There are many other promises. BJP, for example, promises zero-interest loans to farmers of up to Rs 1 lakh. The trouble with such schemes is that they lead to a massive diversion of agri-loans to non-agri-purposes. Modi government had made a big move in revamping crop insurance in 2016, but its rollout suffered several teething problems. The test of the existing scheme would be a drought year, but making it voluntary now may shrink its coverage. Then there is a promise of investing massive amounts in agriculture (Rs 25 lakh crore) without much details. Such promises remain vague and meaningless. But who cares, it is time to see the dance of democracy.

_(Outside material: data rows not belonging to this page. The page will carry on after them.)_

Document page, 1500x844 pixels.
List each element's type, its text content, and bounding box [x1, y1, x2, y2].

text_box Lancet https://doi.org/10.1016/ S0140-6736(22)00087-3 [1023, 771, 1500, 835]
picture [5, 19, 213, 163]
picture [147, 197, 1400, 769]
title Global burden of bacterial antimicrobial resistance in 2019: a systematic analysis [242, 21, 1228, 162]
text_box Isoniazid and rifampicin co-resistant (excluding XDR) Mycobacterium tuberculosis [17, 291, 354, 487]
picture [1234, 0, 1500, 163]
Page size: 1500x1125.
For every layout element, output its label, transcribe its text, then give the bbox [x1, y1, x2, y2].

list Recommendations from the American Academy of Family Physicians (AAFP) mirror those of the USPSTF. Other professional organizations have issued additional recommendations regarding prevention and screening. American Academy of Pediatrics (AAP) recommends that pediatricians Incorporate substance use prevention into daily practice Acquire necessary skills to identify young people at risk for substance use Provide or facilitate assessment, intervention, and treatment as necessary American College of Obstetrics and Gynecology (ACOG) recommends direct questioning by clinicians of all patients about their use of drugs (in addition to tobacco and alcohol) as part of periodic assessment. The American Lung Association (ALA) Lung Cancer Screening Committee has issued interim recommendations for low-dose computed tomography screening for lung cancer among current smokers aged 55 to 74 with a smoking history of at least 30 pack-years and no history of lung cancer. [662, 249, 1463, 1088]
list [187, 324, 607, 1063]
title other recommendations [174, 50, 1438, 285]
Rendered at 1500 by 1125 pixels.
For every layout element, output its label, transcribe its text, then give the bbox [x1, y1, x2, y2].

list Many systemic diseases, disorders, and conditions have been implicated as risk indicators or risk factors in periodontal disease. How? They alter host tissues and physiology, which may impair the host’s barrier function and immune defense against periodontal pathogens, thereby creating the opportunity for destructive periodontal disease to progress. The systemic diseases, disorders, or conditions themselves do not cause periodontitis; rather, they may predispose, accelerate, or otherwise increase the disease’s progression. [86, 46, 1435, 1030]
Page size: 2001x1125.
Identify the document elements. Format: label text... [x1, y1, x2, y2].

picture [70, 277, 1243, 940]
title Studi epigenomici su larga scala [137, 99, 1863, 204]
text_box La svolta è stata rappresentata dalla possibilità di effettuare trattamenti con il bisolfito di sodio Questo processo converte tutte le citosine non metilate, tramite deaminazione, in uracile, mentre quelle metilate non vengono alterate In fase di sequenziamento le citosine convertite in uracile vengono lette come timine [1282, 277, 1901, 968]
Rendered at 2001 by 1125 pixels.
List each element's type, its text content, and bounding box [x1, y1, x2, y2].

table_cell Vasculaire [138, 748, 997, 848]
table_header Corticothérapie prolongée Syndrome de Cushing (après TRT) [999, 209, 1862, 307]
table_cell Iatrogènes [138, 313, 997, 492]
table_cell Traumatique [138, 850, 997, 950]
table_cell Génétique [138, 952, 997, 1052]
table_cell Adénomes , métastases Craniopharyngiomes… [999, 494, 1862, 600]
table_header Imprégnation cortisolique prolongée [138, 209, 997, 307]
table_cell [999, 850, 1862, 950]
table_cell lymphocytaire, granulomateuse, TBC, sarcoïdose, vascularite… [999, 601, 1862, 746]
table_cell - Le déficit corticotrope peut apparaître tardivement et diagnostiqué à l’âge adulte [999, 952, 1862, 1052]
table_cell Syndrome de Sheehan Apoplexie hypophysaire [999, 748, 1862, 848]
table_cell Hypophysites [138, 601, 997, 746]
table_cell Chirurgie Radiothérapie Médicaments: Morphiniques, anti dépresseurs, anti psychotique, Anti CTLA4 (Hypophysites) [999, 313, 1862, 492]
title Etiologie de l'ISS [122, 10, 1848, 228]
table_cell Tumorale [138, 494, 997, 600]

Above article says that " if India achieves a 4-5%growth in Agri GDP for doubling farmers income by 2022-23,it would need to export aggressively" is really not a good advise because sustaining a population of 130 billion alone is not a joke.India has always thrieved and sustained good food availability to its mammoth population for the last so many years was only possible because of its conservative food policies to keep sufficient buffer food grain stocks even for the possible drought year.So India has to keep buffe from the surplus/ so called glut only.Otherwise a food war would be possible where the wheat and rice would be sold in not less than 100 Rs kg.
Moreover, does the writer think that the aggressive Agri export will really benefit the farmer?
No the policymakers always do not make calculations by logic as they go only by mathematical calculations.As the profit of the exports will go to middle man only and not to the real farmers. And thus has been the tragedy of India that elimination of the middle man had not been made possible so far in India.
Before we embark upon aggressive export let us first make the agr trade free within India and facilitate direct sales by the farmers. APMC laws have lived their life. APMC should be a facility provider and not mandatory. This has to be coupled with increase in withholding capacity of farmers by easy short term finance against produce and sufficient warehousing.